Per svolgere il proprio lavoro, gli amministratori di sistema e gli sviluppatori software spesso usano editor di testo integrabili con plug-in di terze parti, che però possono contenere vulnerabilità sfruttabili da un attaccante. Ecco come funziona il meccanismo

Pubblicato il 18 Set 2018

I rischi legati all'utilizzo di plug-in negli editor di testo per programmare

Nei sistemi Linux e Unix, ma non solo, usare un editor di testo per modificare con comodità delicati file di configurazione del sistema o dell’applicazione è un’operazione comune per molti amministratori IT e sviluppatori software. Il fatto è però che questi editor di testo per programmare, per estendere le funzionalità, spesso consentono l’installazione di plug-in di terze parti, e questi ultimi a loro volta sono sfruttabili da un attaccante locale per prendere il controllo della macchina di un vittima, tramite l’elevazione dei privilegi.

Ma in che modo? Lo spiega Dor Azouri, un ricercatore nel campo della security che lavora per la società SafeBreach, entrando nel dettaglio ed esaminando come i plug-in dei più diffusi editor di testo (Emacs, Vim, Sublime, gedit, pico, nano) possano nascondere vulnerabilità sfruttabili da un hacker per attuare la cosiddetta ‘privilege escalation’, ossia una tipologia di attacco che, avvantaggiandosi di una vulnerabilità o di un errore di programmazione, consente di elevare i privilegi di accesso al sistema ed eseguire codice in modo arbitrario, mettendo in pericolo la sicurezza del codice.

Spesso gli amministratori IT hanno la necessità di editare file per i quali sono richiesti i permessi, o i privilegi, di root (amministratore). Può trattarsi, ad esempio, dei file di configurazione del sistema: per questi utilizzi, gli editor di testo per programmare possono essere lanciati anche nella modalità con permessi elevati (root), solitamente attraverso il comando Unix ‘sudo’. Tuttavia, quando il test editor viene aperto nella modalità con permessi elevati, anche il plug-in di terze parti viene ricaricato, ed è a questo punto che un attaccante può elevare i propri privilegi, guadagnando l’accesso di amministratore, ed eseguendo codice malevolo.
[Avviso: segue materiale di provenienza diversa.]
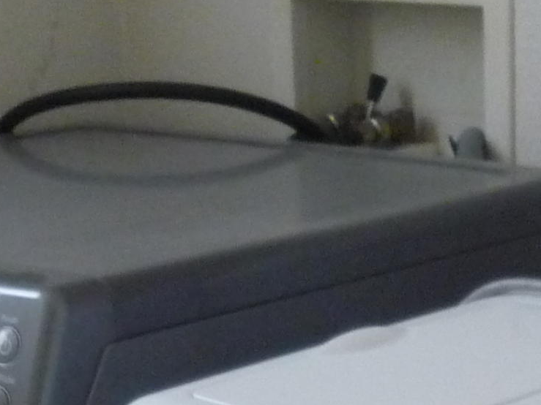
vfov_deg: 10.2
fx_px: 2094
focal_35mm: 134
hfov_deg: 14.6
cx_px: 456
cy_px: 814
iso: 400
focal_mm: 5.5
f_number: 2.8
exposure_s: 1/13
Un caso possibile può essere quello in cui il sistema-‘vittima’ viene lasciato incustodito e senza protezione password dall’amministratore di sistema, aprendo all’attaccante la possibilità di installare un plug-in malevolo, che verrà poi ricaricato la prossima volta che il sysadmin riaccederà con privilegi elevati all’editor di testo. Gli attacchi descritti da Azouri hanno comunque successo solo dopo che il plug-in malevolo viene installato, e che la vittima usa il text editor nella modalità con permessi di root.

Tra l’altro, puntualizza Azouri, le modalità normale ed elevata in Linux e Unix non risultano separate in maniera adeguata, quando i plug-in si caricano in text editor vulnerabili; inoltre, aggiunge, alcuni file di configurazione degli editor di testo per programmare si possono editare senza disporre dell’accesso root.

Tra i metodi di mitigazione raccomandati per ovviare al problema vengono indicati il monitoraggio delle modificazioni dei file e delle cartelle identificati come vulnerabili, ma anche l’applicazione di livelli di permessi più rigorosi per l’accesso alle risorse del sistema colpito, nonché l’adozione di sudoedit, un comando integrato in Unix/Linux che non supporta l’integrazione di plug-in.